Vaknin explained that, until now, most researchers believed that this technology did not reach the Land of Israel until much later, with the Roman conquest. Until that time the inhabitants used sun-dried mud bricks.

“Thus, when bricks are found in an archaeological excavation, several questions must be asked,” he said. “First, have the bricks been fired, and if so, were they fired in a kiln prior to construction or in situ, in a destructive conflagration event? Our method can provide conclusive answers.”

The new method relies on measuring the magnetic field recorded and ‘locked’ in the brick as it burned and cooled down.
☆ ☆ ☆
=== TASK INSTRUCTIONS ===
1. Output the part of the passage on fired bricks from "Vaknin explained that, until" to "and cooled down.", copied word for word.
2. The passage on fired bricks describes several ways a brick could have been dried or fired. List each one it mentions.
3. Write the next part of the passage on fired bricks, starting after its last sentence.
☆ ☆ ☆
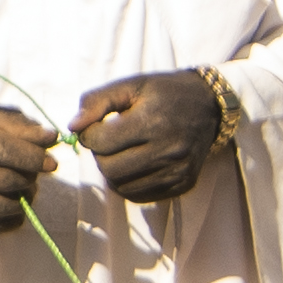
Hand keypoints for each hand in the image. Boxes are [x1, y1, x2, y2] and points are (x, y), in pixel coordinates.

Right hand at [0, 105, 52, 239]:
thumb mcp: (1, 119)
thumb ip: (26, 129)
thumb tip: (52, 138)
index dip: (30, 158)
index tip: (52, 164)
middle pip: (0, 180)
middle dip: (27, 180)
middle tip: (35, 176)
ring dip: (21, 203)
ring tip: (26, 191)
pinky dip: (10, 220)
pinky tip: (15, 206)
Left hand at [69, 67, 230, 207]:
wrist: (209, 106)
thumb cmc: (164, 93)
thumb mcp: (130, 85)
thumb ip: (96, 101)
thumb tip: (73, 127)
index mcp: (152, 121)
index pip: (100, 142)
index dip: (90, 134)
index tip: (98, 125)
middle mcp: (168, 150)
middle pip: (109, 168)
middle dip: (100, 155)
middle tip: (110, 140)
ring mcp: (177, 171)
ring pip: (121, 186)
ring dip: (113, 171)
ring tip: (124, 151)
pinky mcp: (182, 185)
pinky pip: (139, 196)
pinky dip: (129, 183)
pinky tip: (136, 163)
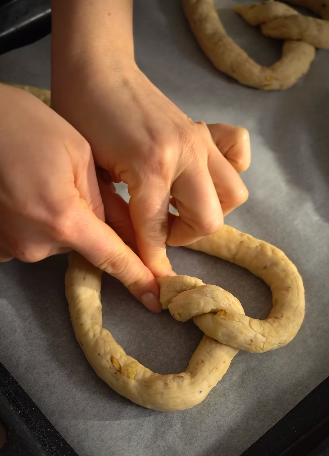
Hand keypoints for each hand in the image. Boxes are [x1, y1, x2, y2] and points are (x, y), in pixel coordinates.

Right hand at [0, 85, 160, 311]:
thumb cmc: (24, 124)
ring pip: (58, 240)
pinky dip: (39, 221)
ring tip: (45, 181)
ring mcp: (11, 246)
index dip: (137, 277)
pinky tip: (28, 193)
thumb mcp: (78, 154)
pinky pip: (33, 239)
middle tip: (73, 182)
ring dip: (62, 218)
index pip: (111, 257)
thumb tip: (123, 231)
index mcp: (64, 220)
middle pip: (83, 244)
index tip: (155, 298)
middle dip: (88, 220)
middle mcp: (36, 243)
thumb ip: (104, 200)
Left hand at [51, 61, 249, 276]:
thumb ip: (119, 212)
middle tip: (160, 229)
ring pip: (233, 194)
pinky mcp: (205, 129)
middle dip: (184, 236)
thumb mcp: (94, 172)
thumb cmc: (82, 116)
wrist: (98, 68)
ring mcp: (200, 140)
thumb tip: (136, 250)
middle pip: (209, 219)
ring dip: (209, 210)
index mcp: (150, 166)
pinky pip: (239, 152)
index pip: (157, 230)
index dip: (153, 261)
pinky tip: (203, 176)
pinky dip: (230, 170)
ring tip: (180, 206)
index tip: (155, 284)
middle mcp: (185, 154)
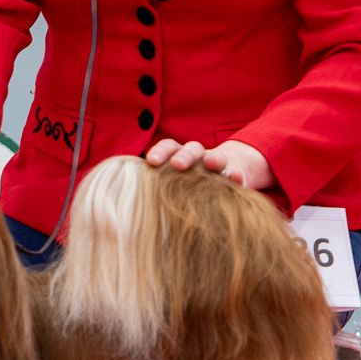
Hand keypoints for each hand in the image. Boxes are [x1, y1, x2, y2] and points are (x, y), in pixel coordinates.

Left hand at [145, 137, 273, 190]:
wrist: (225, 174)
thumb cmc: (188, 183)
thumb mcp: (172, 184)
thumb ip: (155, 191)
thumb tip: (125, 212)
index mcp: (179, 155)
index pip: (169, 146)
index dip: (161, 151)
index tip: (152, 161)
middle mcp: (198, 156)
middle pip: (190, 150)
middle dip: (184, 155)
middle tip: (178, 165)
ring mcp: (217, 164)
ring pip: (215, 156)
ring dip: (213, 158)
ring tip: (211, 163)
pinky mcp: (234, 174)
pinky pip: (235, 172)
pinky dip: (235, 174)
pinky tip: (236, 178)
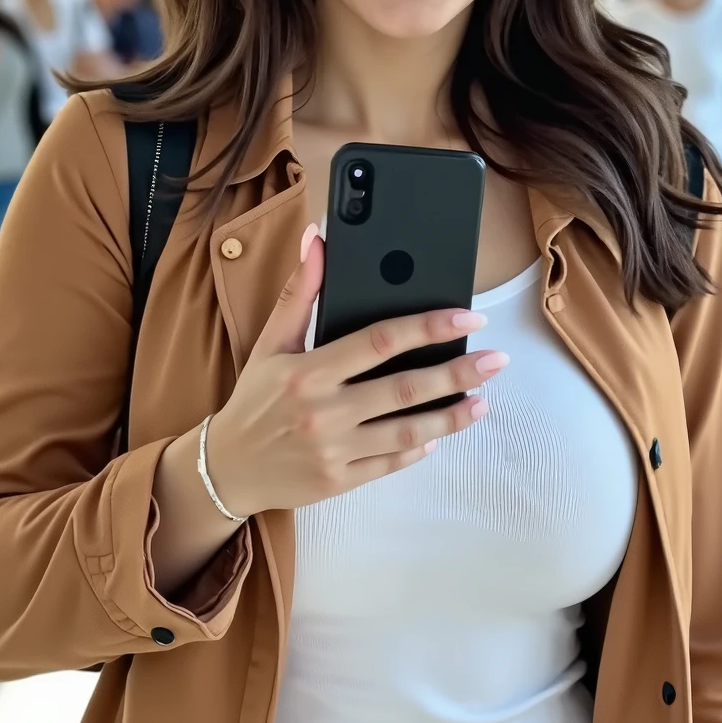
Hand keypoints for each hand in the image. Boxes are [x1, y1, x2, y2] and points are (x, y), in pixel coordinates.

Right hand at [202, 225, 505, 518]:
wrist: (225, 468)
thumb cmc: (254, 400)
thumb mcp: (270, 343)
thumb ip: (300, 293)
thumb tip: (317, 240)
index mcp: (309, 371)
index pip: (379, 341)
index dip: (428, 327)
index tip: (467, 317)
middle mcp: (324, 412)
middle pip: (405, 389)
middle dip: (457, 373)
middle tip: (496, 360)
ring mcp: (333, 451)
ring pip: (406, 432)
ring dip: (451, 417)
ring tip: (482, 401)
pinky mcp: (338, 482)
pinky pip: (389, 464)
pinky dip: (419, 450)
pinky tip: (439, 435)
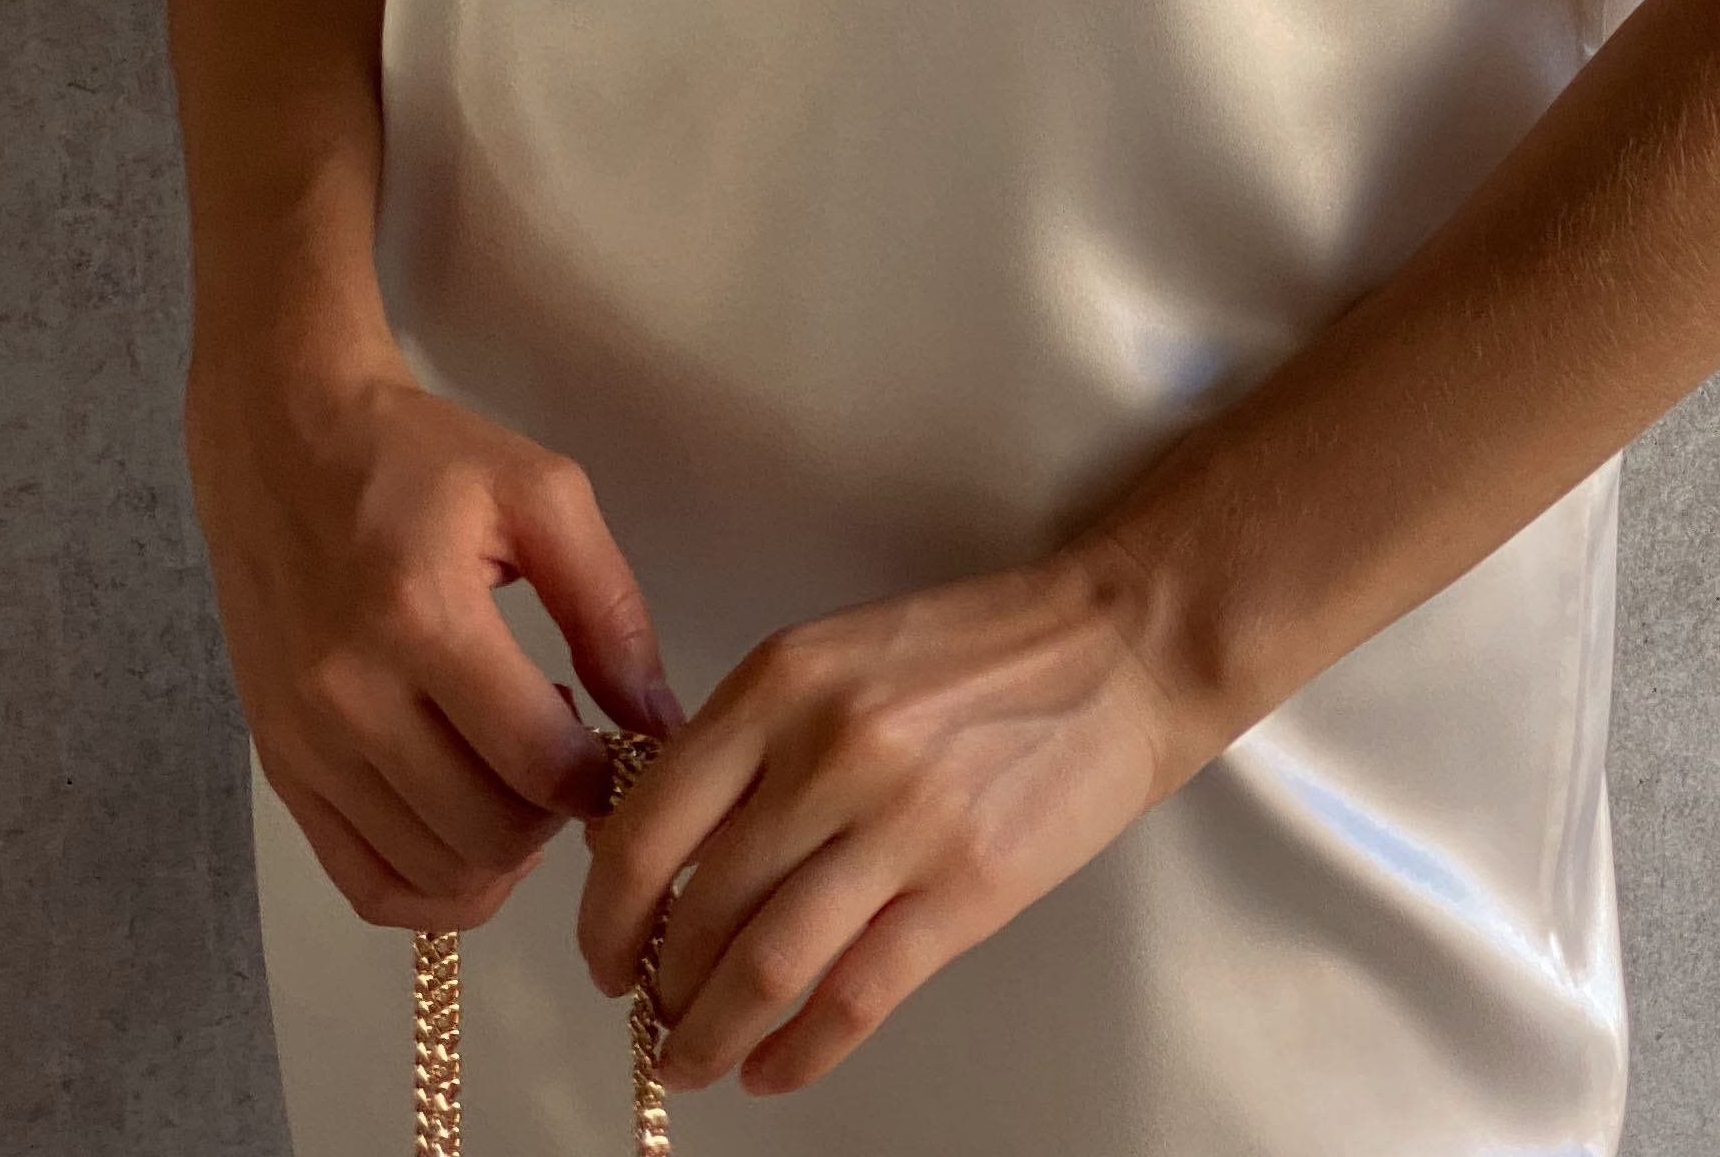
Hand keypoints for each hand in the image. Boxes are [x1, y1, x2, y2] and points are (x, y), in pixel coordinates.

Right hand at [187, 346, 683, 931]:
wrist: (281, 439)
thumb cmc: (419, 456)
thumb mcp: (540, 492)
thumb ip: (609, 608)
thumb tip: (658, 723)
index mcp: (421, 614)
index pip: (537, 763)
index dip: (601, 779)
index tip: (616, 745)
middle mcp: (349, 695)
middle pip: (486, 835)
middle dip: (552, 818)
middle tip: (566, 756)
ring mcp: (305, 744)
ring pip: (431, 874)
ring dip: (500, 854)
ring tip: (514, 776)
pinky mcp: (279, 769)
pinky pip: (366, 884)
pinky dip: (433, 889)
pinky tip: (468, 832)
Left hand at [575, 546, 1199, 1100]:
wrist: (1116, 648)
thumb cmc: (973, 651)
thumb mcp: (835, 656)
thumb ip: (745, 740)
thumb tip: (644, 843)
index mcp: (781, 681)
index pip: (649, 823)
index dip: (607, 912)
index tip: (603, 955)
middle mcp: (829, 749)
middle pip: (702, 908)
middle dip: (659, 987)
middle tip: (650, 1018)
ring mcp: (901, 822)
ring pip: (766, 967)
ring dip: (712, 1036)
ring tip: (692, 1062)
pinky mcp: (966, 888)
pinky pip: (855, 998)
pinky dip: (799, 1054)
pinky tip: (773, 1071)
☆ ☆ ☆
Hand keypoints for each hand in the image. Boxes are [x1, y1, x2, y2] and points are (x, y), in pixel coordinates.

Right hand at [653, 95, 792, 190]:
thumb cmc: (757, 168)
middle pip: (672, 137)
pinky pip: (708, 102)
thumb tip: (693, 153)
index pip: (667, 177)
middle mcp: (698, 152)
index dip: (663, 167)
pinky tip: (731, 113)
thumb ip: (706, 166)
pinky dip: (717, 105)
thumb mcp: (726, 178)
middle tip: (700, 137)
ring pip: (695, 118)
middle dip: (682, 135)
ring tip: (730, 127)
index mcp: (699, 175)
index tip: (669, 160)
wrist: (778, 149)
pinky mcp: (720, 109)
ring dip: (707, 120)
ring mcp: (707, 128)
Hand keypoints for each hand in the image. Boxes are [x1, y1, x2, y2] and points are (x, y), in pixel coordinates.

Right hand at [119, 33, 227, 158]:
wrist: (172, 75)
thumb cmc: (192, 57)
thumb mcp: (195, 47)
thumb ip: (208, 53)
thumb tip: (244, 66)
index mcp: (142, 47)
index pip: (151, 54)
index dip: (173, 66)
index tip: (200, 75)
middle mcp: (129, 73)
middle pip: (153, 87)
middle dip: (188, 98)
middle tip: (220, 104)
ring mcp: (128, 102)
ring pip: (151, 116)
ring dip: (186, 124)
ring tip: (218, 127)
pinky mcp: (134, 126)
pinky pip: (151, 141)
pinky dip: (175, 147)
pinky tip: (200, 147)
☆ ☆ ☆
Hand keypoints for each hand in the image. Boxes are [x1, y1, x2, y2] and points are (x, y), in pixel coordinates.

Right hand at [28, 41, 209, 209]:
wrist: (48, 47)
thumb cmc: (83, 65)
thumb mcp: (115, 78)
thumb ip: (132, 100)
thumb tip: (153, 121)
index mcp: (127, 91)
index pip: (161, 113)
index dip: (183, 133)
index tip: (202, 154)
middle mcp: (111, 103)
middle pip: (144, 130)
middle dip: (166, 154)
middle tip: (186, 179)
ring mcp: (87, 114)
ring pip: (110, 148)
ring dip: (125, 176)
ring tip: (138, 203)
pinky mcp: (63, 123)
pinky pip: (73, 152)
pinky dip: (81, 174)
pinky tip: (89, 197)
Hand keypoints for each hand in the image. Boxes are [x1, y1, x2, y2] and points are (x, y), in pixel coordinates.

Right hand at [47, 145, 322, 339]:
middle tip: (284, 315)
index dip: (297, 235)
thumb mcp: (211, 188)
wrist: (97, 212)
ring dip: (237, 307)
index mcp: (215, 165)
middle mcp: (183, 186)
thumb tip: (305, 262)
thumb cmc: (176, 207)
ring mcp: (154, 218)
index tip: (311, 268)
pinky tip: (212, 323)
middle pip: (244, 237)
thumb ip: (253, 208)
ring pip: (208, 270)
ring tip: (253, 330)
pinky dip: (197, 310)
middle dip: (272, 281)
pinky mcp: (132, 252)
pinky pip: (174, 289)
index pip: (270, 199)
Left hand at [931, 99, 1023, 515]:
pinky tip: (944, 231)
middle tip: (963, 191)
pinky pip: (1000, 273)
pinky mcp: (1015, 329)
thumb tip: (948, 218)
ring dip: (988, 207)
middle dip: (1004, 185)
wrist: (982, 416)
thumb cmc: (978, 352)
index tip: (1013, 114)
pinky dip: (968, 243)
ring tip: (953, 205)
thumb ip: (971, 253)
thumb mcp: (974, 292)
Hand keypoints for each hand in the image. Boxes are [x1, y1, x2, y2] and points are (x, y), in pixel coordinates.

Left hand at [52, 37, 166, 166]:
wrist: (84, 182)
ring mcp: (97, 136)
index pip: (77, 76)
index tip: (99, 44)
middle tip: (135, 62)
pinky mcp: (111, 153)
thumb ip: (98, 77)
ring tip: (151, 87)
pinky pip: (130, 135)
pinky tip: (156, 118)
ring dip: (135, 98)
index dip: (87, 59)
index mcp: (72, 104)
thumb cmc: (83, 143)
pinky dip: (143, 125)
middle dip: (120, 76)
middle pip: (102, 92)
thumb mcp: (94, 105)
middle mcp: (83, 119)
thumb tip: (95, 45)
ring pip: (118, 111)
☆ ☆ ☆
=== ANSWERS TO EACH TASK ===
1.
Vaknin explained that, until now, most researchers believed that this technology did not reach the Land of Israel until much later, with the Roman conquest. Until that time the inhabitants used sun-dried mud bricks.

“Thus, when bricks are found in an archaeological excavation, several questions must be asked,” he said. “First, have the bricks been fired, and if so, were they fired in a kiln prior to construction or in situ, in a destructive conflagration event? Our method can provide conclusive answers.”

The new method relies on measuring the magnetic field recorded and ‘locked’ in the brick as it burned and cooled down.

2.
- Sun-dried (mud bricks)
- Fired in a kiln prior to construction
- Fired in situ, in a destructive conflagration event

3.
The clay from which the bricks were made contains millions of ferromagnetic particles – minerals with magnetic properties that behave like so many tiny ‘compasses’ or magnets. In a sun-dried mud brick the orientation of these magnets is almost random, so that they cancel out one another. Therefore, the overall magnetic signal of the brick is weak and not uniform. Heating to 200°C or more, as happens in a fire, releases the magnetic signals of these magnetic particles and, statistically, they tend to align with the earth’s magnetic field at that specific time and place. When the brick cools down, these magnetic signals remain locked in their new position and the brick attains a strong and uniformly oriented magnetic field, which can be measured with a magnetometer. This is a clear indication that the brick has, in fact, been fired.

After proving the method’s validity, the researchers applied it to a specific archaeological dispute: was a specific brick structure discovered at Tell es-Safi – identified as the Philistine city of Gath, home of Goliath – built of pre-fired bricks or burned on location? The prevalent hypothesis, based on the Old Testament, historical sources, and Carbon-14 dating attributes the destruction of the structure to the devastation of Gath by Hazael, King of Aram Damascus, around 830 BCE.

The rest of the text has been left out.